• _Document extract_:
Many managers and executives continue to approach international management using the same benchmarks as those that underpin their legitimacy in a national context. This automatic transposition is based on beliefs that are widely shared but rarely questioned, often inherited from the days when globalisation was simply a matter of exporting processes locally. These preconceived ideas blur our understanding of what is really at stake when we manages teams in an international environment.
In this article, I propose to examine six 'myths' that are commonly accepted, but which do not work in practice. And I outline the contours of a posture more suited to the realities of international management and leadership. The aim is not to reinvent the fundamentals, but to situate them in a more demanding framework: that of the plurality of reference frameworks and the need for a detailed contextual reading.
Contents
- Myth no. 1: good leaders in their own country are bound to be good leaders internationally
- Myth 2: International leadership means being neutral
- Myth 3: English is enough to solve everything
- Myth 4: Global processes guarantee performance
- Myth 5: The diversity of multicultural teams is a natural source of performance
- Myth 6: Managing international teams is better remote management

Myth 1: "Good leaders in their own country are bound to be good leaders internationally".
Wrong! Leadership practices are highly contextual. An effective leader in Germany, for example, will value precision, planning and expertise. Transplanted to Brazil, he could be perceived as rigid, distant or insensitive to the group's relational dynamics. National charisma melts like snow in the face of intercultural complexity; without adaptation, the international manager becomes a leadership tourist. According to a McKinsey study in 2023, 70 % of existing international projects fail partly because of poorly managed cultural differences.
This myth is based on a fundamental confusion between management skill and contextual relevance. This ignores the reality of international leadership, which requires much more than a simple transposition of skills or managerial styles.

• _Things to do_:
1. Retype the stretch of the article on international management myths from "Wrong! Leadership practices" through "or managerial styles.".
2. According to the article on international management myths, what percentage of existing international projects fail partly because of poorly managed cultural differences?

• _Listed records_:
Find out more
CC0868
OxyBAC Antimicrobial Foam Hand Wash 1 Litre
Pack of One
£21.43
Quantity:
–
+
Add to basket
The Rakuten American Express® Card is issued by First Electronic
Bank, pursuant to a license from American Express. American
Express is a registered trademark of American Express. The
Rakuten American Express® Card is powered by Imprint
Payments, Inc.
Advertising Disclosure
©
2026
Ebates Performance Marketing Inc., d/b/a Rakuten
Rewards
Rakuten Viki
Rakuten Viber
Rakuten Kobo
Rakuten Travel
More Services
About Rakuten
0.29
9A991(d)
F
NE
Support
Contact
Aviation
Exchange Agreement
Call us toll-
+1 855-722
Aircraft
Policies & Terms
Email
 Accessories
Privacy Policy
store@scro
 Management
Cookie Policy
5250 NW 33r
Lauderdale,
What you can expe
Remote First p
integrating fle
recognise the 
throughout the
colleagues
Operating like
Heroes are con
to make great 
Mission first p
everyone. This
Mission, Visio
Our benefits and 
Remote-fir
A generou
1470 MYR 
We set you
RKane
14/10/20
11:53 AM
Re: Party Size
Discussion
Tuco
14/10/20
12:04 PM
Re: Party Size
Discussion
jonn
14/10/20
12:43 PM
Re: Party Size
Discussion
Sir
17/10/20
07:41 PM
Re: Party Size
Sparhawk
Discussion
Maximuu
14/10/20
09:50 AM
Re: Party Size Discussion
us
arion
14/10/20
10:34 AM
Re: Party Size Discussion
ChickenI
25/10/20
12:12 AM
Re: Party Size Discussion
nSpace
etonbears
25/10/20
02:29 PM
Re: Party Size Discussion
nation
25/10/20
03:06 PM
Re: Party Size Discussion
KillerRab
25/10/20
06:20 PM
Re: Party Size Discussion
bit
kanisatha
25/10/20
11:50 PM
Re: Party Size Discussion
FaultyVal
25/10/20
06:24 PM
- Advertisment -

* * *

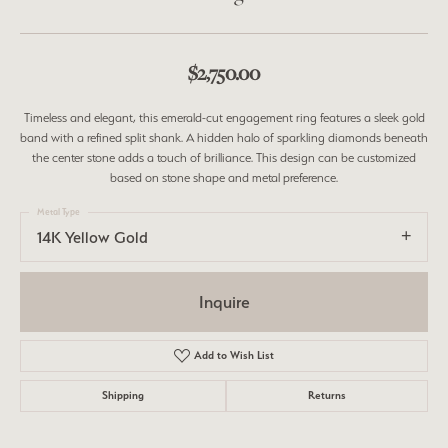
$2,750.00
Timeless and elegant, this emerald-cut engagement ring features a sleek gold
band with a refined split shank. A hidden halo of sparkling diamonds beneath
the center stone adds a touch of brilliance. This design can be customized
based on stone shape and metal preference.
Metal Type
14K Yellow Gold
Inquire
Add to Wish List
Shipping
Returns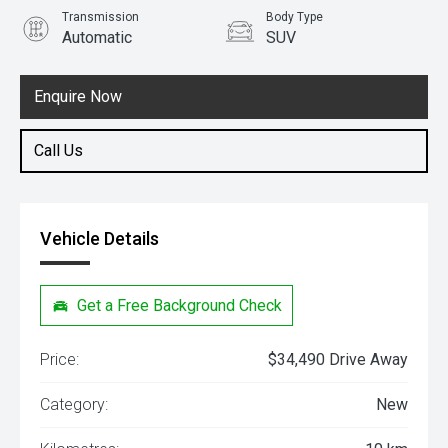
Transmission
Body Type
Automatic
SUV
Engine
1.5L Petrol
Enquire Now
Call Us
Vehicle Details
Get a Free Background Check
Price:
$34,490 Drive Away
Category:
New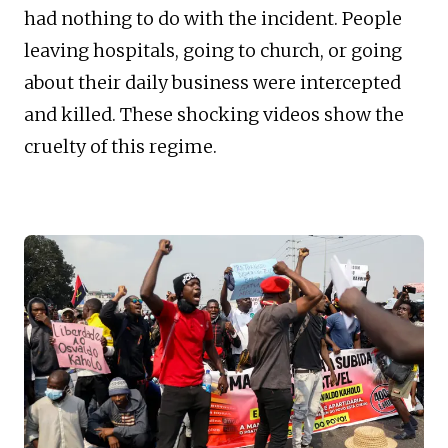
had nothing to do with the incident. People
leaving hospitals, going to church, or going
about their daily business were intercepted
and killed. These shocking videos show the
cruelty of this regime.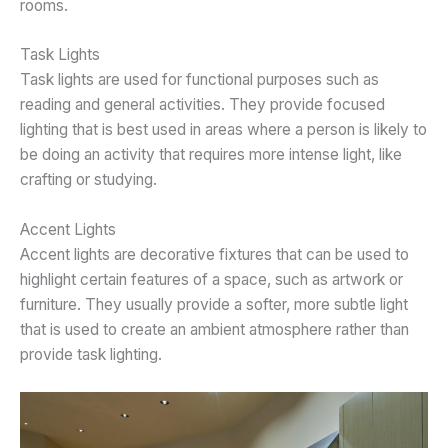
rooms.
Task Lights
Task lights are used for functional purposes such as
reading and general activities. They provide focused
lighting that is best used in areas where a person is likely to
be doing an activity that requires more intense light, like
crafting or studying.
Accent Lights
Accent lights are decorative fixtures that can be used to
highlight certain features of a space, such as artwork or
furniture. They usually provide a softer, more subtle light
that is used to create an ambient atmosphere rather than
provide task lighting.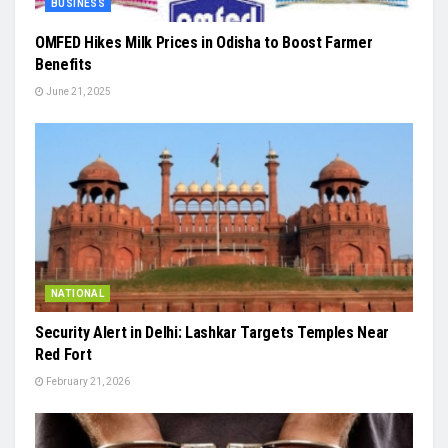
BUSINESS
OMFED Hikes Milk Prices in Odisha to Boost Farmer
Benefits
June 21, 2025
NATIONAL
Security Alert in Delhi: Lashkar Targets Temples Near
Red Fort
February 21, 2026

• _Set of answers_:
1.
Wrong! Leadership practices are highly contextual. An effective leader in Germany, for example, will value precision, planning and expertise. Transplanted to Brazil, he could be perceived as rigid, distant or insensitive to the group's relational dynamics. National charisma melts like snow in the face of intercultural complexity; without adaptation, the international manager becomes a leadership tourist. According to a McKinsey study in 2023, 70 % of existing international projects fail partly because of poorly managed cultural differences.
This myth is based on a fundamental confusion between management skill and contextual relevance. This ignores the reality of international leadership, which requires much more than a simple transposition of skills or managerial styles.

2. 70 %, according to a 2023 McKinsey study.